-- Start --
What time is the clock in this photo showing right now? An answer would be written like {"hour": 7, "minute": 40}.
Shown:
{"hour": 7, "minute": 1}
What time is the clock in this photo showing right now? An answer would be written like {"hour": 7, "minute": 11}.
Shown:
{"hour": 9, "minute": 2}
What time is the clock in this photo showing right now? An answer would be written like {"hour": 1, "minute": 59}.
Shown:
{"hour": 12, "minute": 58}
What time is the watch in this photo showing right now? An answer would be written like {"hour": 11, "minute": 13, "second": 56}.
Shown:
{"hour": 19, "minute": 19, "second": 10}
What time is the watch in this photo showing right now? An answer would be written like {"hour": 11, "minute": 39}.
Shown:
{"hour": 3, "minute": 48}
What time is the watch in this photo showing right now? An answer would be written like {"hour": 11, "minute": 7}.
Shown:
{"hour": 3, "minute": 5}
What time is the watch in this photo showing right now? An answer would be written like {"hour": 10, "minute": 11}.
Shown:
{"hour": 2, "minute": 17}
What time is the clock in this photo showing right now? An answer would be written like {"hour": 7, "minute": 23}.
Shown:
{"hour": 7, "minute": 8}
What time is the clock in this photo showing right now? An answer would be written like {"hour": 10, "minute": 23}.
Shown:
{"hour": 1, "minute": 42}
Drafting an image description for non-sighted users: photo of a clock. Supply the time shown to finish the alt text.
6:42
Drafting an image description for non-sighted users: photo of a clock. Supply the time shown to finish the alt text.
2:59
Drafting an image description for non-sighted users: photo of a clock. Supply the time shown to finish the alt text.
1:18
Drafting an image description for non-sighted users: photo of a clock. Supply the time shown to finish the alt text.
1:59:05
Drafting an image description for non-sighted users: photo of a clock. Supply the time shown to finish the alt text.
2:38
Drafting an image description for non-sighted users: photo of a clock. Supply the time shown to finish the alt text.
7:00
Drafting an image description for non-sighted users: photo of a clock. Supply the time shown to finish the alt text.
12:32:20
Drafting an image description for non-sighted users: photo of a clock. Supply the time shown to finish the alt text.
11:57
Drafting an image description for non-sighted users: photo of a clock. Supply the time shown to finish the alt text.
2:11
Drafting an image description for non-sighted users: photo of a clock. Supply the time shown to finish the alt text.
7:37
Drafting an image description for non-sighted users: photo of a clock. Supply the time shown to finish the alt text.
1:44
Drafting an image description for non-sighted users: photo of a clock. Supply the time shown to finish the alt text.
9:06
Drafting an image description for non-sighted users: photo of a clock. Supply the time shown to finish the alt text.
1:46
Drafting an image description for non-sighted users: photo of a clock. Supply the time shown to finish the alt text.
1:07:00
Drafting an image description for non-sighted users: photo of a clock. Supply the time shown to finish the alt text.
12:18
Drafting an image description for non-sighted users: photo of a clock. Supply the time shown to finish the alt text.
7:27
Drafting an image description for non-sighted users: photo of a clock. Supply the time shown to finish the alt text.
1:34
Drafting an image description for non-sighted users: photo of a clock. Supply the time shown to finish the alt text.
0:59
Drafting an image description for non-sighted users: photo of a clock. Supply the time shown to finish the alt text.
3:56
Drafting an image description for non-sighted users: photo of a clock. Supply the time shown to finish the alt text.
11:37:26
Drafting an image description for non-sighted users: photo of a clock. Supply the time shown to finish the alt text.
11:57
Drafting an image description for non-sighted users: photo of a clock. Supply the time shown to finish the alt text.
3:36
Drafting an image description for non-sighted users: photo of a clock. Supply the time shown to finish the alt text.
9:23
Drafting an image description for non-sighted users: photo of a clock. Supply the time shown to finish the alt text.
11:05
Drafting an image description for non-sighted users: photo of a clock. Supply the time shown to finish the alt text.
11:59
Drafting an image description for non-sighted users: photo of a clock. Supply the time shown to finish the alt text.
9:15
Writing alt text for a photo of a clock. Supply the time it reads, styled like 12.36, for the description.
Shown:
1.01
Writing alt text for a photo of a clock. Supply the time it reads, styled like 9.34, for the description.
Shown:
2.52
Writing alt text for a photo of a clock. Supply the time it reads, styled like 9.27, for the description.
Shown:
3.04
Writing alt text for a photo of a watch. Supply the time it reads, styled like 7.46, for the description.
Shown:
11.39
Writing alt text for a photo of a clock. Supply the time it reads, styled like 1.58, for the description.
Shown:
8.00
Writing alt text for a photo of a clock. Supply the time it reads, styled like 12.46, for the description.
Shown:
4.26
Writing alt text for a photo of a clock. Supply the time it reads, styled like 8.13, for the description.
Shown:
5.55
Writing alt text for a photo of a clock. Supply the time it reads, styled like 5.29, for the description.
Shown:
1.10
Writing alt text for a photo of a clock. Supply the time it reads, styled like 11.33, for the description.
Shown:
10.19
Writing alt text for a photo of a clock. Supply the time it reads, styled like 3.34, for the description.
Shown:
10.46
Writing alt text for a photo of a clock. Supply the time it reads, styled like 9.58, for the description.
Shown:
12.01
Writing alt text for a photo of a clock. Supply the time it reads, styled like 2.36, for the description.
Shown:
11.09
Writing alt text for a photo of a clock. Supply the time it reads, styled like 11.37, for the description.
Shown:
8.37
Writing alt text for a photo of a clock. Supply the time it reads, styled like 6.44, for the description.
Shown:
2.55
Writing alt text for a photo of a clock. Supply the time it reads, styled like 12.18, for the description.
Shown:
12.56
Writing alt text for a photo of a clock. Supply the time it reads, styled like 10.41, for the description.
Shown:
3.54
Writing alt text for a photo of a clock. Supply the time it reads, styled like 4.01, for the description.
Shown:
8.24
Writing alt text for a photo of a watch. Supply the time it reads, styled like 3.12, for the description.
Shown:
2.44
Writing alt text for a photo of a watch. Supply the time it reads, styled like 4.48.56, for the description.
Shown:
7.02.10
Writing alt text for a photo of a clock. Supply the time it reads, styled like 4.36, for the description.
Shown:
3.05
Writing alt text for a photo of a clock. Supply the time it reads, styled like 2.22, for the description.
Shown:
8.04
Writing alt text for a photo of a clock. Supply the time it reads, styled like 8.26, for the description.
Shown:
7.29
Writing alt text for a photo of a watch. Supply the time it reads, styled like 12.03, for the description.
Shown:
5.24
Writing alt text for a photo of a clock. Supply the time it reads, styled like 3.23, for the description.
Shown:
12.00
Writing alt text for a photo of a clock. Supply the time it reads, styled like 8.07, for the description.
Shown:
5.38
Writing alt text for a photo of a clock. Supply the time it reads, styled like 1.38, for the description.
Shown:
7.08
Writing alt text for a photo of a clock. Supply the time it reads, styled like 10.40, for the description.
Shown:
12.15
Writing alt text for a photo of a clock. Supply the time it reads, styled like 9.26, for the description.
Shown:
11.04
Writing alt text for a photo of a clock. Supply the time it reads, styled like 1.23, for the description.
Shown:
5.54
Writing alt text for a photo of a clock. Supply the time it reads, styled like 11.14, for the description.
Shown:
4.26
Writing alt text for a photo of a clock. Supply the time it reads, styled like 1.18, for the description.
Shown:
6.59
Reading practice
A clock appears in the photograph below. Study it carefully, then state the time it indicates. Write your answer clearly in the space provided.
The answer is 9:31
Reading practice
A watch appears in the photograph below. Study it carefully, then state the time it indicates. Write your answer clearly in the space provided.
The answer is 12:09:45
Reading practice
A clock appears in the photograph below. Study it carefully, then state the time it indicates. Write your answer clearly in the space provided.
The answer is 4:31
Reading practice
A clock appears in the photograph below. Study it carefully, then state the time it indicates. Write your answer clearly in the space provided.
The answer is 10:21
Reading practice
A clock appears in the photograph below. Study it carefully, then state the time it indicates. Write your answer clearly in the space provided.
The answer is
-- End --
_REQUIRED WORK_. Report every line of the entries above that contains the word "second", copying each line in full. Case counts.

_THE COMPLETED TASK_.
What time is the watch in this photo showing right now? An answer would be written like {"hour": 11, "minute": 13, "second": 56}.
{"hour": 19, "minute": 19, "second": 10}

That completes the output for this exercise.